Reproduce the rows below, from the start through the line containing "### Pull requests", including both ends. Leave the pictures out of your copy.

Source texts of formatted documents:
* * * * *
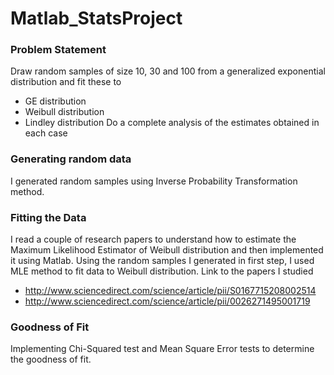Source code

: # Matlab_StatsProject

### Problem Statement 
Draw random samples of size 10, 30 and 100 from a generalized exponential distribution and fit these to 
- GE distribution 
- Weibull distribution 
- Lindley distribution 
Do a complete analysis of the estimates obtained in each case

### Generating random data
I generated random samples using Inverse Probability Transformation method.

### Fitting the Data
I read a couple of research papers to understand how to estimate the Maximum Likelihood Estimator of Weibull distribution and then implemented it using Matlab. Using the random samples I generated in first step, I used MLE method to fit data to Weibull distribution.
Link to the papers I studied
- http://www.sciencedirect.com/science/article/pii/S0167715208002514
- http://www.sciencedirect.com/science/article/pii/0026271495001719

### Goodness of Fit
Implementing Chi-Squared test and Mean Square Error tests to determine the goodness of fit.




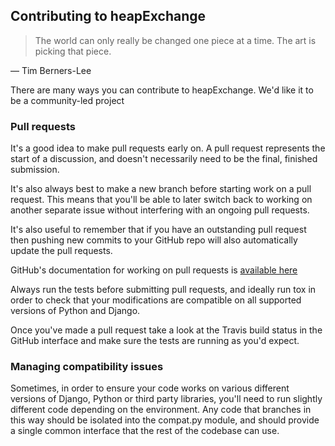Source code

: ## Contributing to heapExchange

 > The world can only really be changed one piece at a time. 
   The art is picking that piece.

   — Tim Berners-Lee 

There are many ways you can contribute to heapExchange.
 We'd like it to be a community-led project

### Pull requests

It's a good idea to make pull requests early on. 
A pull request represents the start of a discussion, and doesn't necessarily need to be the final, finished submission.

It's also always best to make a new branch before starting work on a pull request.
 This means that you'll be able to later switch back to working on another separate issue without interfering with an ongoing pull requests.

It's also useful to remember that if you have an outstanding pull request then pushing new commits to your GitHub repo will also automatically update the pull requests.

GitHub's documentation for working on pull requests is [available here](https://help.github.com/articles/using-pull-requests)

Always run the tests before submitting pull requests, and ideally run tox in order to check that your modifications are compatible on all supported versions of Python and Django.

Once you've made a pull request take a look at the Travis build status in the GitHub interface and make sure the tests are running as you'd expect.

### Managing compatibility issues

Sometimes, in order to ensure your code works on various different versions of Django, Python or third party libraries, you'll need to run slightly different code depending on the environment. Any code that branches in this way should be isolated into the compat.py module, and should provide a single common interface that the rest of the codebase can use.
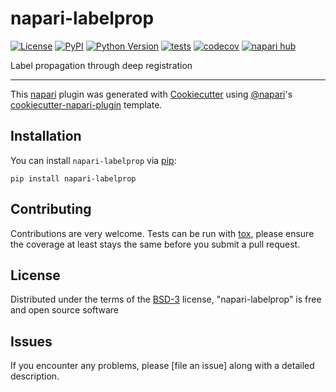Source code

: # napari-labelprop

[![License](https://img.shields.io/pypi/l/napari-labelprop.svg?color=green)](https://github.com/nathandecaux/napari-labelprop/raw/main/LICENSE)
[![PyPI](https://img.shields.io/pypi/v/napari-labelprop.svg?color=green)](https://pypi.org/project/napari-labelprop)
[![Python Version](https://img.shields.io/pypi/pyversions/napari-labelprop.svg?color=green)](https://python.org)
[![tests](https://github.com/nathandecaux/napari-labelprop/workflows/tests/badge.svg)](https://github.com/nathandecaux/napari-labelprop/actions)
[![codecov](https://codecov.io/gh/nathandecaux/napari-labelprop/branch/main/graph/badge.svg)](https://codecov.io/gh/nathandecaux/napari-labelprop)
[![napari hub](https://img.shields.io/endpoint?url=https://api.napari-hub.org/shields/napari-labelprop)](https://napari-hub.org/plugins/napari-labelprop)

Label propagation through deep registration

----------------------------------

This [napari] plugin was generated with [Cookiecutter] using [@napari]'s [cookiecutter-napari-plugin] template.

<!--
Don't miss the full getting started guide to set up your new package:
https://github.com/napari/cookiecutter-napari-plugin#getting-started

and review the napari docs for plugin developers:
https://napari.org/plugins/stable/index.html
-->

## Installation

You can install `napari-labelprop` via [pip]:

    pip install napari-labelprop




## Contributing

Contributions are very welcome. Tests can be run with [tox], please ensure
the coverage at least stays the same before you submit a pull request.

## License

Distributed under the terms of the [BSD-3] license,
"napari-labelprop" is free and open source software

## Issues

If you encounter any problems, please [file an issue] along with a detailed description.

[napari]: https://github.com/napari/napari
[Cookiecutter]: https://github.com/audreyr/cookiecutter
[@napari]: https://github.com/napari
[MIT]: http://opensource.org/licenses/MIT
[BSD-3]: http://opensource.org/licenses/BSD-3-Clause
[GNU GPL v3.0]: http://www.gnu.org/licenses/gpl-3.0.txt
[GNU LGPL v3.0]: http://www.gnu.org/licenses/lgpl-3.0.txt
[Apache Software License 2.0]: http://www.apache.org/licenses/LICENSE-2.0
[Mozilla Public License 2.0]: https://www.mozilla.org/media/MPL/2.0/index.txt
[cookiecutter-napari-plugin]: https://github.com/napari/cookiecutter-napari-plugin

[napari]: https://github.com/napari/napari
[tox]: https://tox.readthedocs.io/en/latest/
[pip]: https://pypi.org/project/pip/
[PyPI]: https://pypi.org/
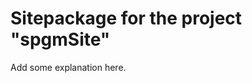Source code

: Sitepackage for the project "spgmSite"
==============================================================

Add some explanation here.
* * * * *
> _RESPONSE FOR THIS EXERCISE_
Source code

: # Matlab_StatsProject

### Problem Statement 
Draw random samples of size 10, 30 and 100 from a generalized exponential distribution and fit these to 
- GE distribution 
- Weibull distribution 
- Lindley distribution 
Do a complete analysis of the estimates obtained in each case

### Generating random data
I generated random samples using Inverse Probability Transformation method.

### Fitting the Data
I read a couple of research papers to understand how to estimate the Maximum Likelihood Estimator of Weibull distribution and then implemented it using Matlab. Using the random samples I generated in first step, I used MLE method to fit data to Weibull distribution.
Link to the papers I studied
- http://www.sciencedirect.com/science/article/pii/S0167715208002514
- http://www.sciencedirect.com/science/article/pii/0026271495001719

### Goodness of Fit
Implementing Chi-Squared test and Mean Square Error tests to determine the goodness of fit.




Source code

: ## Contributing to heapExchange

 > The world can only really be changed one piece at a time. 
   The art is picking that piece.

   — Tim Berners-Lee 

There are many ways you can contribute to heapExchange.
 We'd like it to be a community-led project

### Pull requests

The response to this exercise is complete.